↓↓↓

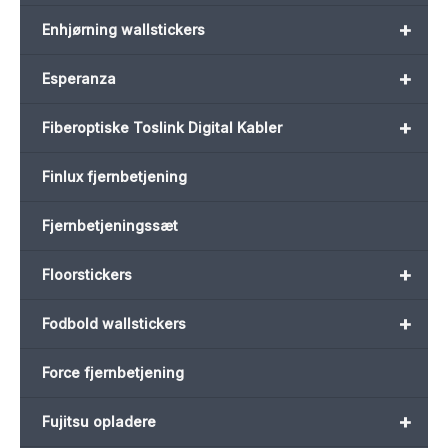
+
Enhjørning wallstickers
+
Esperanza
+
Fiberoptiske Toslink Digital Kabler
Finlux fjernbetjening
Fjernbetjeningssæt
+
Floorstickers
+
Fodbold wallstickers
Force fjernbetjening
+
Fujitsu opladere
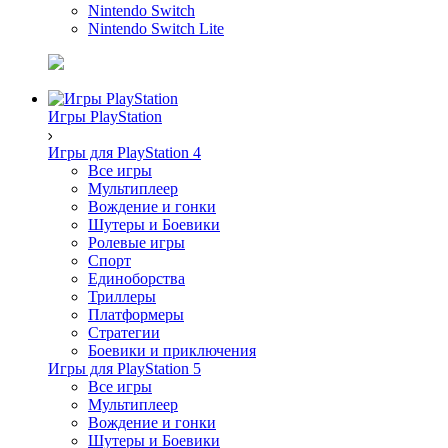
Nintendo Switch
Nintendo Switch Lite
Игры PlayStation
Игры для PlayStation 4
Все игры
Мультиплеер
Вождение и гонки
Шутеры и Боевики
Ролевые игры
Спорт
Единоборства
Триллеры
Платформеры
Стратегии
Боевики и приключения
Игры для PlayStation 5
Все игры
Мультиплеер
Вождение и гонки
Шутеры и Боевики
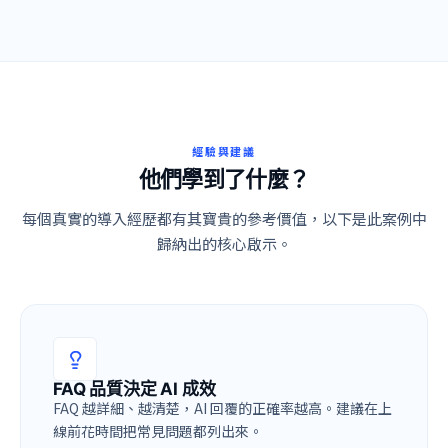
經驗與建議
他們學到了什麼？
每個真實的導入經歷都有其寶貴的參考價值，以下是此案例中
歸納出的核心啟示。
FAQ 品質決定 AI 成效
FAQ 越詳細、越清楚，AI 回覆的正確率越高。建議在上
線前花時間把常見問題都列出來。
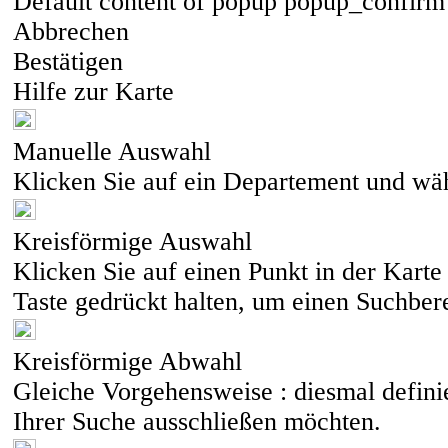
Default content of popup popup_confir
Abbrechen
Bestätigen
Hilfe zur Karte
Manuelle Auswahl
Klicken Sie auf ein Departement und wä
Kreisförmige Auswahl
Klicken Sie auf einen Punkt in der Kart
Taste gedrückt halten, um einen Suchbere
Kreisförmige Abwahl
Gleiche Vorgehensweise : diesmal defini
Ihrer Suche ausschließen möchten.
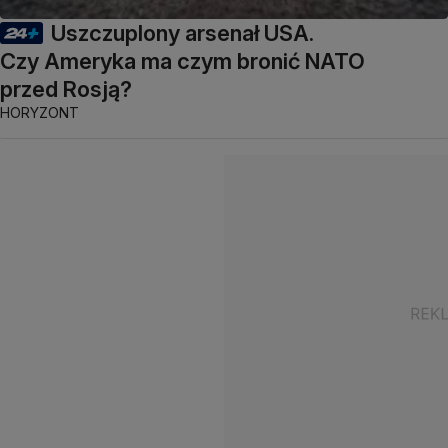
Uszczuplony arsenał USA.
Czy Ameryka ma czym bronić NATO
przed Rosją?
HORYZONT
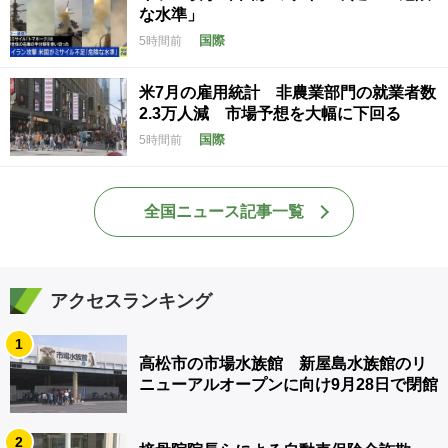
な水準」
国際
5時間前
米7月の雇用統計 非農業部門の就業者数
2.3万人減 市場予想を大幅に下回る
国際
5時間前
全国ニュース記事一覧
アクセスランキング
1
高松市の市場水族館 新屋島水族館のリ
ニューアルオープンに向け9月28日で閉館
2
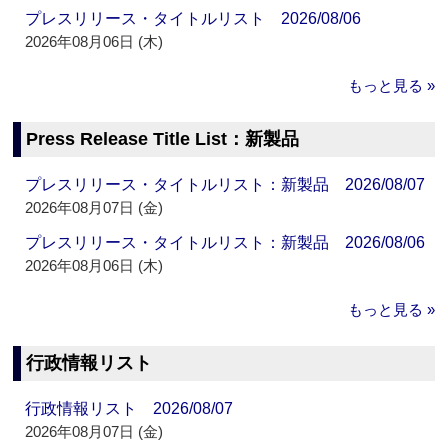
プレスリリース・タイトルリスト 2026/08/06
2026年08月06日 (木)
もっと見る »
Press Release Title List：新製品
プレスリリース・タイトルリスト：新製品 2026/08/07
2026年08月07日 (金)
プレスリリース・タイトルリスト：新製品 2026/08/06
2026年08月06日 (木)
もっと見る »
行政情報リスト
行政情報リスト 2026/08/07
2026年08月07日 (金)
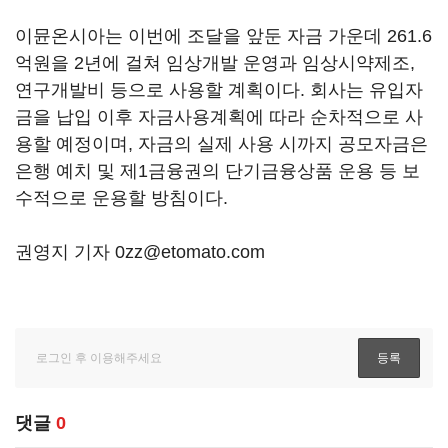
이뮨온시아는 이번에 조달을 앞둔 자금 가운데 261.6
억원을 2년에 걸쳐 임상개발 운영과 임상시약제조,
연구개발비 등으로 사용할 계획이다. 회사는 유입자
금을 납입 이후 자금사용계획에 따라 순차적으로 사
용할 예정이며, 자금의 실제 사용 시까지 공모자금은
은행 예치 및 제1금융권의 단기금융상품 운용 등 보
수적으로 운용할 방침이다.
권영지 기자 0zz@etomato.com
댓글
0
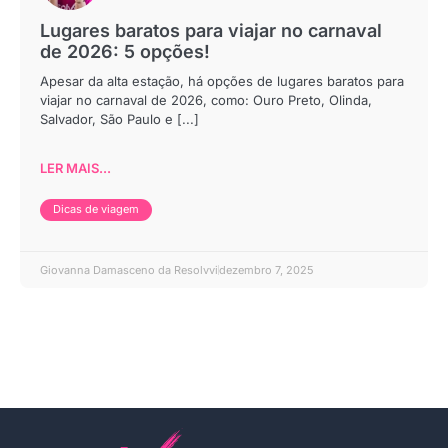
Lugares baratos para viajar no carnaval
de 2026: 5 opções!
Apesar da alta estação, há opções de lugares baratos para
viajar no carnaval de 2026, como: Ouro Preto, Olinda,
Salvador, São Paulo e [...]
LER MAIS...
Dicas de viagem
Giovanna Damasceno da Resolvvi
dezembro 7, 2025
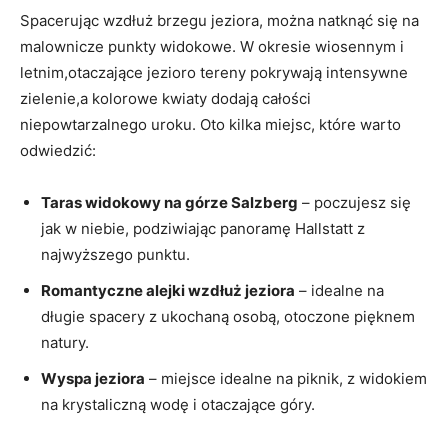
Spacerując wzdłuż brzegu jeziora, można natknąć się na
malownicze punkty widokowe. W okresie wiosennym ‌i
letnim,otaczające jezioro tereny pokrywają intensywne
zielenie,a kolorowe⁣ kwiaty dodają całości
niepowtarzalnego uroku. Oto kilka miejsc, które⁤ warto
odwiedzić:
Taras widokowy ​na górze Salzberg
– poczujesz się
jak⁣ w niebie, podziwiając panoramę Hallstatt z
najwyższego punktu.
Romantyczne alejki wzdłuż jeziora
– idealne na
długie spacery z ukochaną osobą, otoczone pięknem
natury.
Wyspa jeziora
– miejsce idealne na piknik, z widokiem
na krystaliczną wodę i otaczające góry.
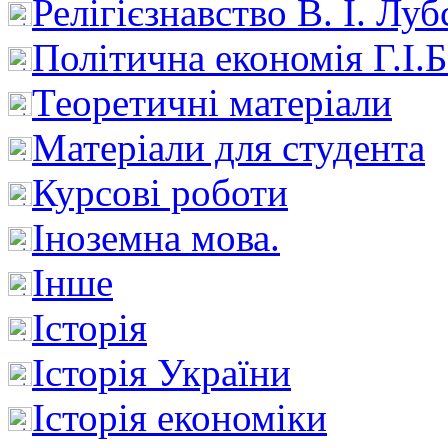
Релігієзнавство В. І. Лу
Політична економія Г.І
Теоретичні матеріали
Матеріали для студента
Курсові роботи
Іноземна мова.
Інше
Історія
Історія України
Історія економіки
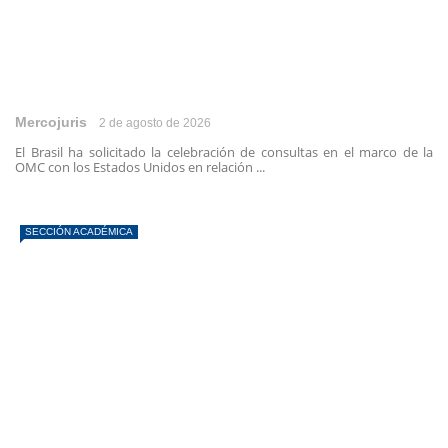
Mercojuris
2 de agosto de 2026
El Brasil ha solicitado la celebración de consultas en el marco de la
OMC con los Estados Unidos en relación ...
SECCIÓN ACADÉMICA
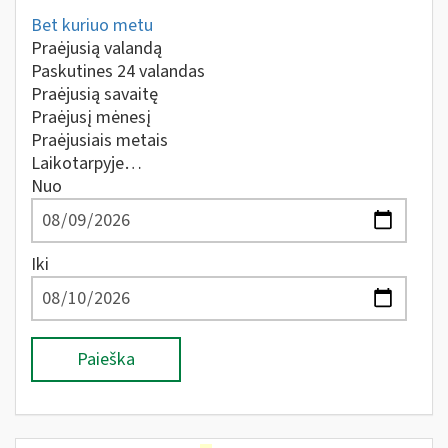
Bet kuriuo metu
Praėjusią valandą
Paskutines 24 valandas
Praėjusią savaitę
Praėjusį mėnesį
Praėjusiais metais
Laikotarpyje…
Nuo
Iki
Paieška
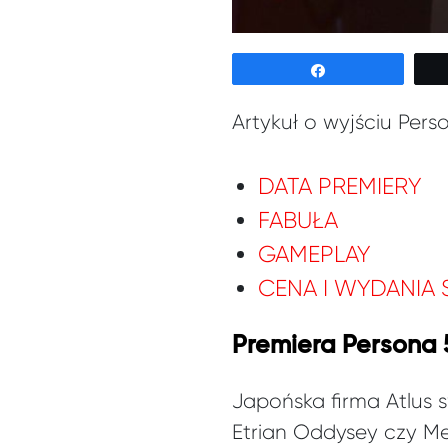
Udostępnij
Artykuł o wyjściu Pers
DATA PREMIERY
FABUŁA
GAMEPLAY
CENA I WYDANIA
Premiera Persona 
Japońska firma Atlus 
Etrian Oddysey czy Me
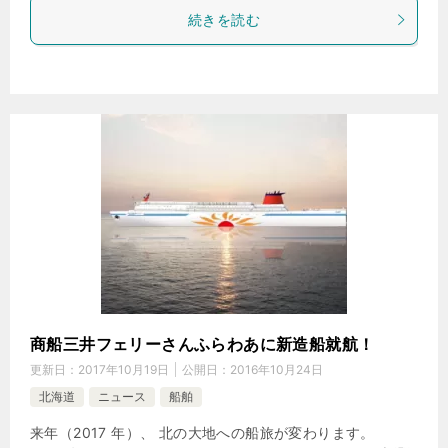
続きを読む
商船三井フェリーさんふらわあに新造船就航！
更新日：
2017年10月19日
公開日：
2016年10月24日
北海道
ニュース
船舶
来年（2017 年）、 北の大地への船旅が変わります。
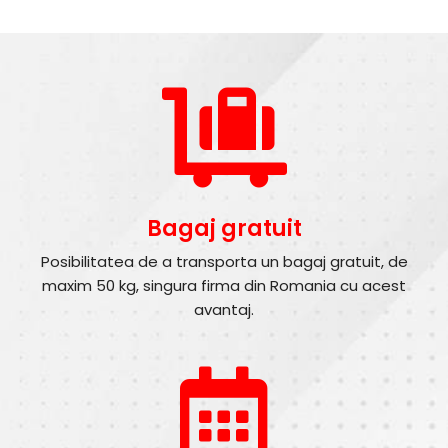
Bagaj gratuit
Posibilitatea de a transporta un bagaj gratuit, de
maxim 50 kg, singura firma din Romania cu acest
avantaj.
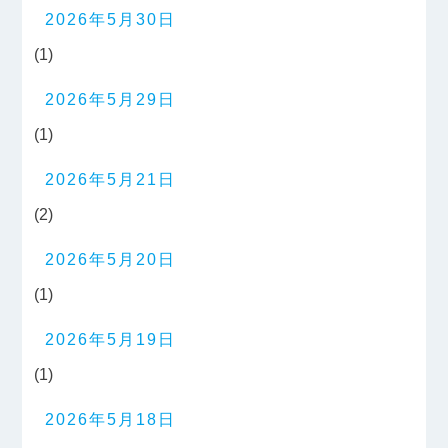
2026年5月30日
(1)
2026年5月29日
(1)
2026年5月21日
(2)
2026年5月20日
(1)
2026年5月19日
(1)
2026年5月18日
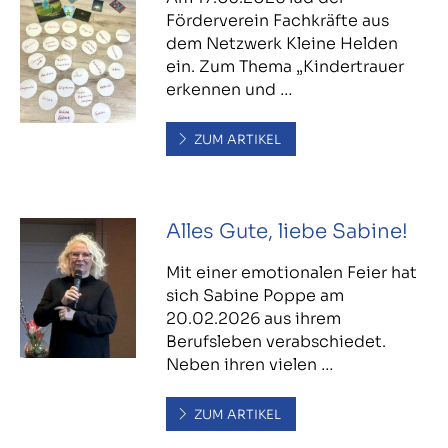
Förderverein Fachkräfte aus
dem Netzwerk Kleine Helden
ein. Zum Thema „Kindertrauer
erkennen und …
ZUM ARTIKEL
Alles Gute, liebe Sabine!
Mit einer emotionalen Feier hat
sich Sabine Poppe am
20.02.2026 aus ihrem
Berufsleben verabschiedet.
Neben ihren vielen …
ZUM ARTIKEL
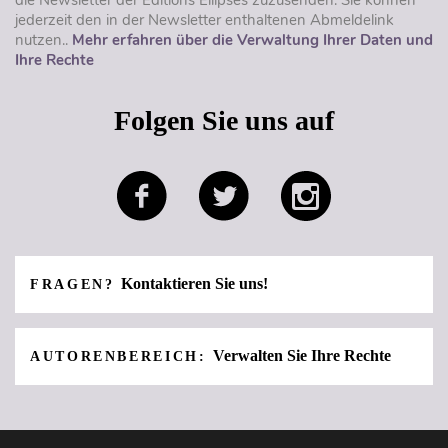
jederzeit den in der Newsletter enthaltenen Abmeldelink
nutzen..
Mehr erfahren über die Verwaltung Ihrer Daten und
Ihre Rechte
Folgen Sie uns auf
Kontaktieren Sie uns!
FRAGEN?
Verwalten Sie Ihre Rechte
AUTORENBEREICH:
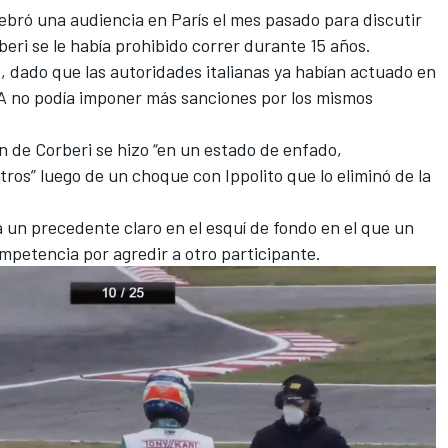
ebró una audiencia en París el mes pasado para discutir
beri se le había prohibido correr durante 15 años.
 dado que las autoridades italianas ya habían actuado en
FIA no podía imponer más sanciones por los mismos
 de Corberi se hizo “en un estado de enfado,
ros” luego de un choque con Ippolito que lo eliminó de la
 un precedente claro en el esquí de fondo en el que un
mpetencia por agredir a otro participante.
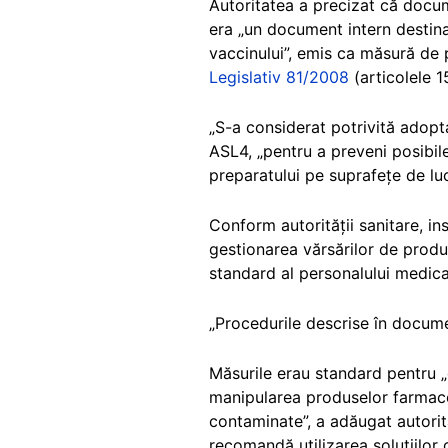
Autoritatea a precizat că docum
era „un document intern destinat 
vaccinului”, emis ca măsură de p
Legislativ 81/2008
(articolele 1
„S-a considerat potrivită adopt
ASL4, „pentru a preveni posibile
preparatului pe suprafețe de luc
Conform autorității sanitare, in
gestionarea vărsărilor de produ
standard al personalului medical
„Procedurile descrise în docume
Măsurile erau standard pentru „
manipularea produselor farmaceu
contaminate”, a adăugat autorita
recomandă utilizarea soluțiilor 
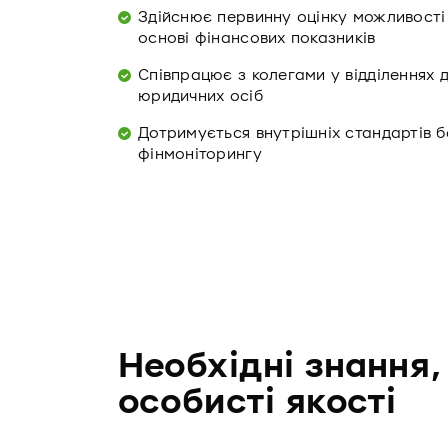
Здійснює первинну оцінку можливості
основі фінансових показників
Співпрацює з колегами у відділеннях 
юридичних осіб
Дотримується внутрішніх стандартів б
фінмоніторингу
Необхідні знання,
особисті якості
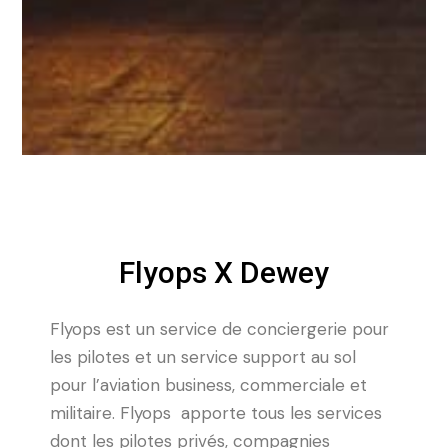
Flyops X Dewey
Flyops est un service de conciergerie pour
les pilotes et un service support au sol
pour l’aviation business, commerciale et
militaire. Flyops apporte tous les services
dont les pilotes privés, compagnies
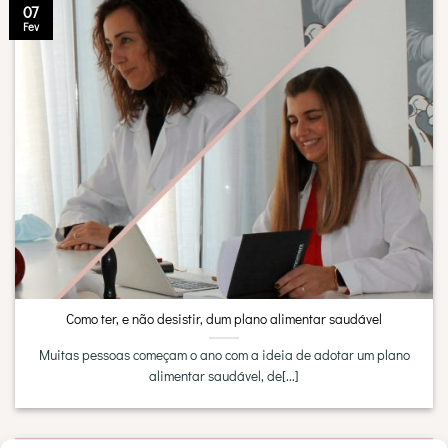
07
Fev
Como ter, e não desistir, dum plano alimentar saudável
Muitas pessoas começam o ano com a ideia de adotar um plano
alimentar saudável, de[...]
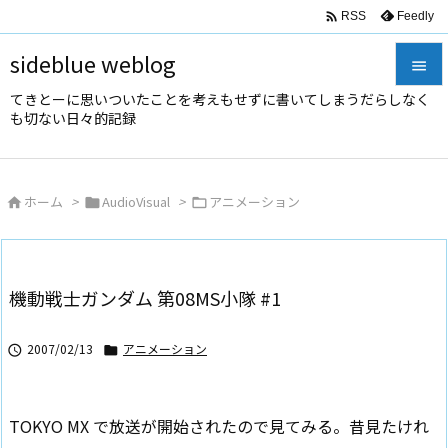

Feedly
RSS
sideblue weblog

てきとーに思いついたことを考えもせずに書いてしまうだらしなく

も切ない日々的記録
メニュ

サイド
ホーム
>
AudioVisual
>
アニメーション




前へ

次へ
機動戦士ガンダム 第08MS小隊 #1

検索
2007/02/13
アニメーション


TOKYO MX で放送が開始されたので見てみる。昔見たけれ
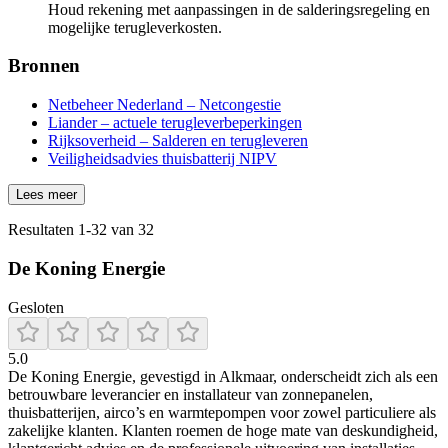
Houd rekening met aanpassingen in de salderingsregeling en
mogelijke terugleverkosten.
Bronnen
Netbeheer Nederland – Netcongestie
Liander – actuele terugleverbeperkingen
Rijksoverheid – Salderen en terugleveren
Veiligheidsadvies thuisbatterij NIPV
Lees meer
Resultaten
1
-
32
van
32
De Koning Energie
Gesloten
5.0
De Koning Energie, gevestigd in Alkmaar, onderscheidt zich als een
betrouwbare leverancier en installateur van zonnepanelen,
thuisbatterijen, airco’s en warmtepompen voor zowel particuliere als
zakelijke klanten. Klanten roemen de hoge mate van deskundigheid,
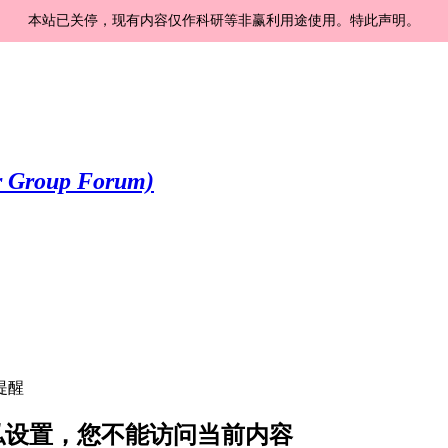
本站已关停，现有内容仅作科研等非赢利用途使用。特此声明。
提醒
 的隐私设置，您不能访问当前内容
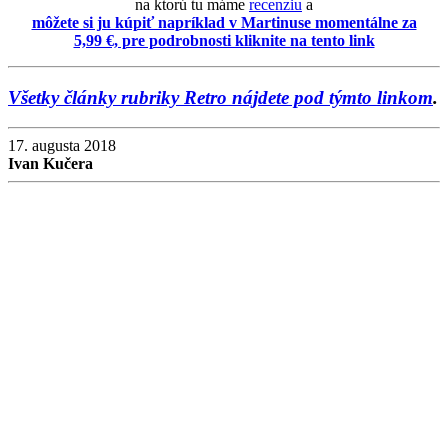
na ktorú tu máme
recenziu
a
môžete si ju kúpiť napríklad v Martinuse momentálne za
5,99 €, pre podrobnosti kliknite na tento link
Všetky články rubriky Retro nájdete pod týmto linkom
.
17. augusta 2018
Ivan Kučera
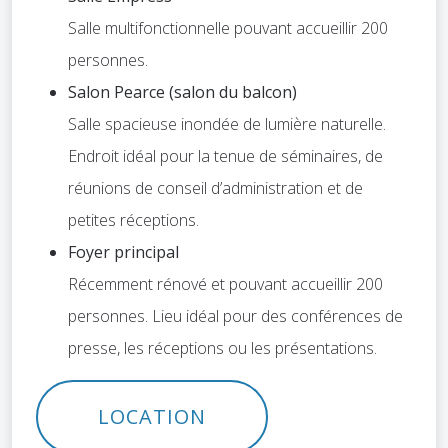
Salle multifonctionnelle pouvant accueillir 200
personnes.
Salon Pearce (salon du balcon)
Salle spacieuse inondée de lumière naturelle.
Endroit idéal pour la tenue de séminaires, de
réunions de conseil d’administration et de
petites réceptions.
Foyer principal
Récemment rénové et pouvant accueillir 200
personnes. Lieu idéal pour des conférences de
presse, les réceptions ou les présentations.
LOCATION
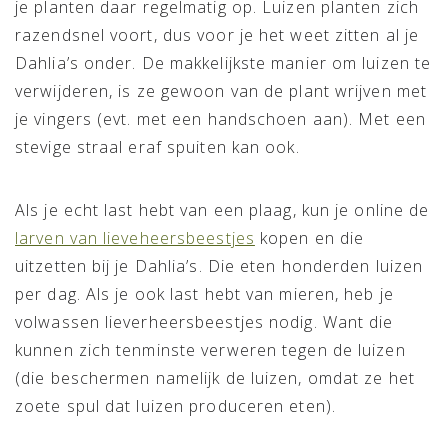
je planten daar regelmatig op. Luizen planten zich
razendsnel voort, dus voor je het weet zitten al je
Dahlia’s onder. De makkelijkste manier om luizen te
verwijderen, is ze gewoon van de plant wrijven met
je vingers (evt. met een handschoen aan). Met een
stevige straal eraf spuiten kan ook.
Als je echt last hebt van een plaag, kun je online de
larven van lieveheersbeestjes
kopen en die
uitzetten bij je Dahlia’s. Die eten honderden luizen
per dag. Als je ook last hebt van mieren, heb je
volwassen lieverheersbeestjes nodig. Want die
kunnen zich tenminste verweren tegen de luizen
(die beschermen namelijk de luizen, omdat ze het
zoete spul dat luizen produceren eten).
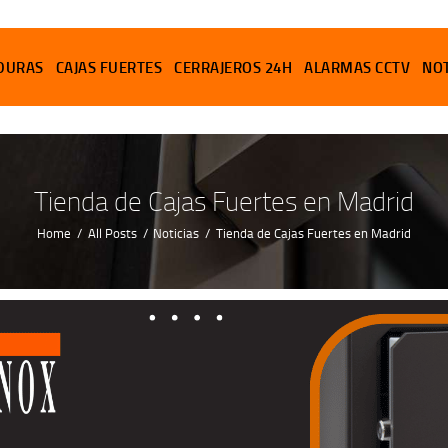
PUERTAS
DURAS
CAJAS FUERTES
CERRAJEROS 24H
ALARMAS CCTV
NOT
CERRADURAS
CAJAS FUERTES
CERRAJEROS 24H
Tienda de Cajas Fuertes en Madrid
ALARMAS CCTV
Home
All Posts
Noticias
Tienda de Cajas Fuertes en Madrid
NOTICIAS
CONTACTO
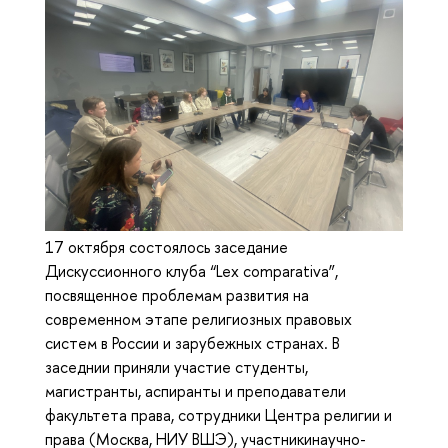
17 октября состоялось заседание
Дискуссионного клуба “Lex comparativa”,
посвященное проблемам развития на
современном этапе религиозных правовых
систем в России и зарубежных странах. В
заседнии приняли участие студенты,
магистранты, аспиранты и преподаватели
факультета права, сотрудники Центра религии и
права (Москва, НИУ ВШЭ), участникинаучно-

↑↑↑

▸ Work to complete:
Quote, please, every line of the material above from its start through the line that has "Klicken Sie auf ein Departement und wä", reproducing the words exactly and dropping any images.

▸ Output for this task:
+
Enhjørning wallstickers
+
Esperanza
+
Fiberoptiske Toslink Digital Kabler
Finlux fjernbetjening
Fjernbetjeningssæt
+
Floorstickers
+
Fodbold wallstickers
Force fjernbetjening
+
Fujitsu opladere
Nintendo Switch
Nintendo Switch Lite
Игры PlayStation
Игры для PlayStation 4
Все игры
Мультиплеер
Вождение и гонки
Шутеры и Боевики
Ролевые игры
Спорт
Единоборства
Триллеры
Платформеры
Стратегии
Боевики и приключения
Игры для PlayStation 5
Все игры
Мультиплеер
Вождение и гонки
Шутеры и Боевики
經驗與建議
他們學到了什麼？
每個真實的導入經歷都有其寶貴的參考價值，以下是此案例中
歸納出的核心啟示。
FAQ 品質決定 AI 成效
FAQ 越詳細、越清楚，AI 回覆的正確率越高。建議在上
線前花時間把常見問題都列出來。
Default content of popup popup_confir
Abbrechen
Bestätigen
Hilfe zur Karte
Manuelle Auswahl
Klicken Sie auf ein Departement und wä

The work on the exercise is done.